Instruction> Quote the sermon word for word, from "So, this collect, one" up to and including "you through them.".

Provided text>
Hello, friends, and welcome back. I’m the Rev. Sare Liz Anuszkiewicz and this is the Sunday Sermon. If you’re looking for the bits of the bible I’ve referenced in this sermon, you can find the link right here. For the nerds in the know, this is Proper 28, Track 2, Year C, and here’s the sermon I preached on Sunday, November 13, 2022.
Listen to the audio-only version of the sermon here, or read it below!
Good Morning! As I was studying the readings this week, preparing this sermon, I was struck with the deep desire to preach five different sermons, each about 25 minutes long. And I’m not going to do that (you’re welcome), but that’s how much good stuff there is in the readings and the collect this week. So let me give you something of an overview instead.
So, this collect, one of the opening prayers I read at the beginning of the service, but one that changes every week, this collect is the theme of the readings (as it always is). And the collect, or prayer, encourages us to ‘read, mark, learn, and inwardly digest’ the bible. And I know how some of you feel about highlighting or writing in the margins of your bibles, but whether you highlight or not, I encourage you to think about this prayer, because it’s telling us we need to study scripture so that we can understand it in a deep way. And there are lots of ways to study scripture, and in our readings today, there are two opposite ways that are very helpful, so let me walk you through them.
The first way I want to highlight (and there are more than just two, but there’s only so much I can fit into a short sermon) is this idea of really closely examining the text, almost as if with a magnifying glass. To pick apart the words, go back to the original languages, parse the meanings and see if the original language can give more context, more clues about how to best interpret the reading. And in this section of Second Thessalonians, we have a good moment for this. Now, Second Thessalonians wasn’t written by Paul, it was written by one of his students, or an admirer, but what we have here is a section of the bible that social conservatives have used as justification that we shouldn’t help the poor. Because if you’re just going to be idle, it says it in the bible that you shouldn’t be helped. You gotta work. Now, aside from the fact that it wasn’t Jesus who said that, and it wasn’t even a first or second generation student of Jesus who said that, it was at best a third generation student (and the theology just gets sketchier and harsher the farther out you go from Jesus), aside from that… the original Greek word that gets translated into idle and idleness here… it also means a state of being that ignores the common good. And when we read this passage using that deeper, more complex meaning instead of the quick and short translation of ‘idleness’, we get a different, deeper, and more nuanced message. Paul’s student is telling the people at the church of Thessolonica ‘don’t be fooled by people who care nothing for the common good – don’t listen to them, don’t let them teach or sway you, and don’t use them as an example for your own life.’ So. Digging in super deep, looking so very closely in this passage reminds us of two very important things. The most important thing in a healthy community is that it is filled with people who care about the common good. The second thing we’re reminded of is that it’s not a passage that is instructing us not to care for a certain group of people (the undeserving or idle poor, for instance). It’s a passage that is warning us not to let people in power who care nothing for the common good to teach and sway us to follow their example. So it’s not about giving to someone else, it’s about receiving and being changed by a bad influence. And we can understand that more clearly when we dig deep and look closely.

Dataset extract>
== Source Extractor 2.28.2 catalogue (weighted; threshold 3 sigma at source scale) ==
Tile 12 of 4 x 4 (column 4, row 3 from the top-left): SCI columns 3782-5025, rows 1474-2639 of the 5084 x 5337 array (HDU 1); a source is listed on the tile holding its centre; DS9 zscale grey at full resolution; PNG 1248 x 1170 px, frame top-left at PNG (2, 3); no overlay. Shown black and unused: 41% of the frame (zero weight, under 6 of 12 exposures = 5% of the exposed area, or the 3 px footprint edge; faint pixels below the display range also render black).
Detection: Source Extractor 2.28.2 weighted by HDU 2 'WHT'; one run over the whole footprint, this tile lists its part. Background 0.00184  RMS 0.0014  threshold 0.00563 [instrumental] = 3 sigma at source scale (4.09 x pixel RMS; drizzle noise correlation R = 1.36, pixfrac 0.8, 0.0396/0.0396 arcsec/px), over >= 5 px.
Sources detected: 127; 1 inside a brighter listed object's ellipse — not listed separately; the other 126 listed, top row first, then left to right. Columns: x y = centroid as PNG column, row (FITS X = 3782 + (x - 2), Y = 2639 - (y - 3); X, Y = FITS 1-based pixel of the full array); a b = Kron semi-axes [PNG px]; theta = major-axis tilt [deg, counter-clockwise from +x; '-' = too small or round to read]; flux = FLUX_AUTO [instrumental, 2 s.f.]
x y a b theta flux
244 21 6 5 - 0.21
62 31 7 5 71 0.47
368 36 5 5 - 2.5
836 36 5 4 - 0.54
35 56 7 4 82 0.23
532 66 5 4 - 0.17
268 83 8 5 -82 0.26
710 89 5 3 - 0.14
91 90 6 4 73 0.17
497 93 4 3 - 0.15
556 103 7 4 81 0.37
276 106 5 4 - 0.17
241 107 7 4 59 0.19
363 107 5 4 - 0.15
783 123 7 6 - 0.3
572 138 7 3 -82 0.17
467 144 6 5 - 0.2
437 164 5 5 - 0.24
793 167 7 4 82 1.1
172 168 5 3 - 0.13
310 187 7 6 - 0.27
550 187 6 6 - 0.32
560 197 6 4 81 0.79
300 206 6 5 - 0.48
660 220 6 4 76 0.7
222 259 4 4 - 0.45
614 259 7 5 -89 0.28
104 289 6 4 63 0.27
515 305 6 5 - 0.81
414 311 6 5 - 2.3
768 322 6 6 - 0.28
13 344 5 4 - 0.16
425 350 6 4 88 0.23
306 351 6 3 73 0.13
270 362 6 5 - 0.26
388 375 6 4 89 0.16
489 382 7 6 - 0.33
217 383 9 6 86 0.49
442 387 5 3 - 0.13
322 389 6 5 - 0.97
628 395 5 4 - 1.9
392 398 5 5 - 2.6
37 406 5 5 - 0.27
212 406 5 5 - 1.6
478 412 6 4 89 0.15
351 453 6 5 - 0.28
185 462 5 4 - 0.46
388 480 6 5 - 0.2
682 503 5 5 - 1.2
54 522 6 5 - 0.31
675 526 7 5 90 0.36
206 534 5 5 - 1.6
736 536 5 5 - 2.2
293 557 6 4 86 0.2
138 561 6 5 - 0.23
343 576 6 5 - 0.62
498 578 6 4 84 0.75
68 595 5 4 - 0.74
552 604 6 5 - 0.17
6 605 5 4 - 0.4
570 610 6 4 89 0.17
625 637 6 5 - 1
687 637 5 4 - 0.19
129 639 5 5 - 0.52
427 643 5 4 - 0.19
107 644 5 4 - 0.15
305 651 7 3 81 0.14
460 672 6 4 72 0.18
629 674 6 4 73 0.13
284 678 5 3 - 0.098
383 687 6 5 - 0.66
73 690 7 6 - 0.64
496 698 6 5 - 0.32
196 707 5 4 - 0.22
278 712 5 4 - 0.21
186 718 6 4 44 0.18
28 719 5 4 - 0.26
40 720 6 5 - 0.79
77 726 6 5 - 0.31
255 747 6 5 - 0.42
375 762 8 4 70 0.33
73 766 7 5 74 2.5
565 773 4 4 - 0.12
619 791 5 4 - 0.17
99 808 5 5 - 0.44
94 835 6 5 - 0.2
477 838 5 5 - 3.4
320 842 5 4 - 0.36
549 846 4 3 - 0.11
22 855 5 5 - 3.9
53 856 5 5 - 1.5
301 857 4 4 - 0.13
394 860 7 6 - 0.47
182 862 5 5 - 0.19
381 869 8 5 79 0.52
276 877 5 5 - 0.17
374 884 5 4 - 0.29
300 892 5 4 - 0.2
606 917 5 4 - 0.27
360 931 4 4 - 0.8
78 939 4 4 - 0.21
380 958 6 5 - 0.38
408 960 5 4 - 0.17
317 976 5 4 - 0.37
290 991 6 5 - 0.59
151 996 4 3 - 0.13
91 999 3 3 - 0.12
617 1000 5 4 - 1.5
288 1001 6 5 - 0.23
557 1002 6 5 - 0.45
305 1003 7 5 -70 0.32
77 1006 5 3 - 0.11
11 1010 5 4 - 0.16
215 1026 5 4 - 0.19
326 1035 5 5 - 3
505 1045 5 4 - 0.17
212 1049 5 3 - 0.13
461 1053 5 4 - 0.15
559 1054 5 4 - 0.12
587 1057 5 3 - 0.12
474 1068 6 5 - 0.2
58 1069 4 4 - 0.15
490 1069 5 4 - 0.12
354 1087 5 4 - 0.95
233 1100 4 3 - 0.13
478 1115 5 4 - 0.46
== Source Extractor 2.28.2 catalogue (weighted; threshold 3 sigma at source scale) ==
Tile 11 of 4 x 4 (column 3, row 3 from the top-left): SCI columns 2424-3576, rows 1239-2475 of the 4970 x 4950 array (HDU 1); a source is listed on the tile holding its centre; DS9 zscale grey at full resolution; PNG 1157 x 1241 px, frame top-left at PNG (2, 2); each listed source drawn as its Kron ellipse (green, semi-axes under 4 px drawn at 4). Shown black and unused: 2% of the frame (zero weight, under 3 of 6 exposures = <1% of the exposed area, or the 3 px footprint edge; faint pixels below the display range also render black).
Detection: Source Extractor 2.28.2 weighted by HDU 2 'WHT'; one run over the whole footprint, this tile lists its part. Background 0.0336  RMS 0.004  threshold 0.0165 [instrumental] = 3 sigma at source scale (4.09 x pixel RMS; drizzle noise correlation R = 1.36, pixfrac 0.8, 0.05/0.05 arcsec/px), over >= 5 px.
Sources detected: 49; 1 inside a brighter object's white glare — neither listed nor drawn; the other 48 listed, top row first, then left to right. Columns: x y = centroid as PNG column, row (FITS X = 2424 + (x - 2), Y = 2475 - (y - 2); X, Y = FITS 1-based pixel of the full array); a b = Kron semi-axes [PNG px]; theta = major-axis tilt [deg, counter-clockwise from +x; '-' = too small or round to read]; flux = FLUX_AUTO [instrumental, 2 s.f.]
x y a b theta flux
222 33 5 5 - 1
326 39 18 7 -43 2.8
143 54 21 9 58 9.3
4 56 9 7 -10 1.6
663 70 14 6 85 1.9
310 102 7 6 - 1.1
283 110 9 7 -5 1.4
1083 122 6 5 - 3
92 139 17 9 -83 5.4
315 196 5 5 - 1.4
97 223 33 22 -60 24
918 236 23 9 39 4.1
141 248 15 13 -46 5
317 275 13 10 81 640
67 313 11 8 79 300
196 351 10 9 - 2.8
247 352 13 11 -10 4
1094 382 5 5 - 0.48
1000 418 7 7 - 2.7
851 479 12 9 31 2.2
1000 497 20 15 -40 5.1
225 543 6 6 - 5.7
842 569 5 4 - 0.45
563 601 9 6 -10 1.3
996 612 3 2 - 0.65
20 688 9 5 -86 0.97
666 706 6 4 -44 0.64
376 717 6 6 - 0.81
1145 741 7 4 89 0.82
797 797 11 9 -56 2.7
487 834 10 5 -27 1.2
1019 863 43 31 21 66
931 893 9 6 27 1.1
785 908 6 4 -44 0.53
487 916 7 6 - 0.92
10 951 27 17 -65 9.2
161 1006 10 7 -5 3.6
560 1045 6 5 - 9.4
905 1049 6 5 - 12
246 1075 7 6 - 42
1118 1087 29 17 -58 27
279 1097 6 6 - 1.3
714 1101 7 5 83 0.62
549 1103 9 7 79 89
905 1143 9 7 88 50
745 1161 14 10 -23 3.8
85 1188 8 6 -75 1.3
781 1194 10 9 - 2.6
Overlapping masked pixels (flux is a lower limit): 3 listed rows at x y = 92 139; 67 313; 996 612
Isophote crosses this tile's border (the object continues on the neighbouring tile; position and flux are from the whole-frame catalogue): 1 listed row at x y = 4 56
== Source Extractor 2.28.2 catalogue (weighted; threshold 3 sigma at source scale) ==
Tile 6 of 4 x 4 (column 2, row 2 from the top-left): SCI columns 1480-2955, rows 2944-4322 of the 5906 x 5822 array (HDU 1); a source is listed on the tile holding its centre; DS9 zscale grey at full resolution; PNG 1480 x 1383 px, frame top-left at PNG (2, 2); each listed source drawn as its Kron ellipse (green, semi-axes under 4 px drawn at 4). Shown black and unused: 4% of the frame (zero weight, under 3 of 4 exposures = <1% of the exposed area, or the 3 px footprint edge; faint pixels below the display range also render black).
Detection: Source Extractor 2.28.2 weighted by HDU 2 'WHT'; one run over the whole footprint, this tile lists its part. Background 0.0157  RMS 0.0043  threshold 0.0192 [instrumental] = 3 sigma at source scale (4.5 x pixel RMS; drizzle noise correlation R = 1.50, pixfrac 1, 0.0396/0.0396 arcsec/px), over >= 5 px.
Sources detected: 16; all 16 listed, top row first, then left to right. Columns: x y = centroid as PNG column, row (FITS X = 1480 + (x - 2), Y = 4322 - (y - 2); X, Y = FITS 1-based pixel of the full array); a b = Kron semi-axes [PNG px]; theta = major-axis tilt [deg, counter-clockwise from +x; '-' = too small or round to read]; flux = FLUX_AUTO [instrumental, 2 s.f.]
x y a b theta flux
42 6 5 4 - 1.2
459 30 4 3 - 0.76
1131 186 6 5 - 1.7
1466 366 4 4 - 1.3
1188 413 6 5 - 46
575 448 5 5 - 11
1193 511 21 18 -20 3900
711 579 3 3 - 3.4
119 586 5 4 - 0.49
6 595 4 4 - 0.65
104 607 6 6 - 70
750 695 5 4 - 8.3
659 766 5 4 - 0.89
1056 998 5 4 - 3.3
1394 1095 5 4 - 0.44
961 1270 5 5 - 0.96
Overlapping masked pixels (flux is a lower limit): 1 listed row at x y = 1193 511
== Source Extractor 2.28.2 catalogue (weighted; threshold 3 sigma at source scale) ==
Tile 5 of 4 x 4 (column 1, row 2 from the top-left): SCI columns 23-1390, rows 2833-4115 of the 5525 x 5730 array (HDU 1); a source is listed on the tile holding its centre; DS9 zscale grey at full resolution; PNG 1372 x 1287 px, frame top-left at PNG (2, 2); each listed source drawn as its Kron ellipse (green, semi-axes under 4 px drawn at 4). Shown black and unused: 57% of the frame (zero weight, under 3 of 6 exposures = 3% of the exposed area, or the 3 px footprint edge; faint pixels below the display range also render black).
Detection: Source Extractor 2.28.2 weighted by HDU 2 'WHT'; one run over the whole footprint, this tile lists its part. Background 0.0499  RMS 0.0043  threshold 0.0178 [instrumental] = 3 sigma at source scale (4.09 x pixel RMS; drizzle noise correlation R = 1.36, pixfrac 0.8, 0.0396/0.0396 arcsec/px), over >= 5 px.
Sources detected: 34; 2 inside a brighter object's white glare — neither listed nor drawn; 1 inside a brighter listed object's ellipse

Exercise output>
So, this collect, one of the opening prayers I read at the beginning of the service, but one that changes every week, this collect is the theme of the readings (as it always is). And the collect, or prayer, encourages us to ‘read, mark, learn, and inwardly digest’ the bible. And I know how some of you feel about highlighting or writing in the margins of your bibles, but whether you highlight or not, I encourage you to think about this prayer, because it’s telling us we need to study scripture so that we can understand it in a deep way. And there are lots of ways to study scripture, and in our readings today, there are two opposite ways that are very helpful, so let me walk you through them.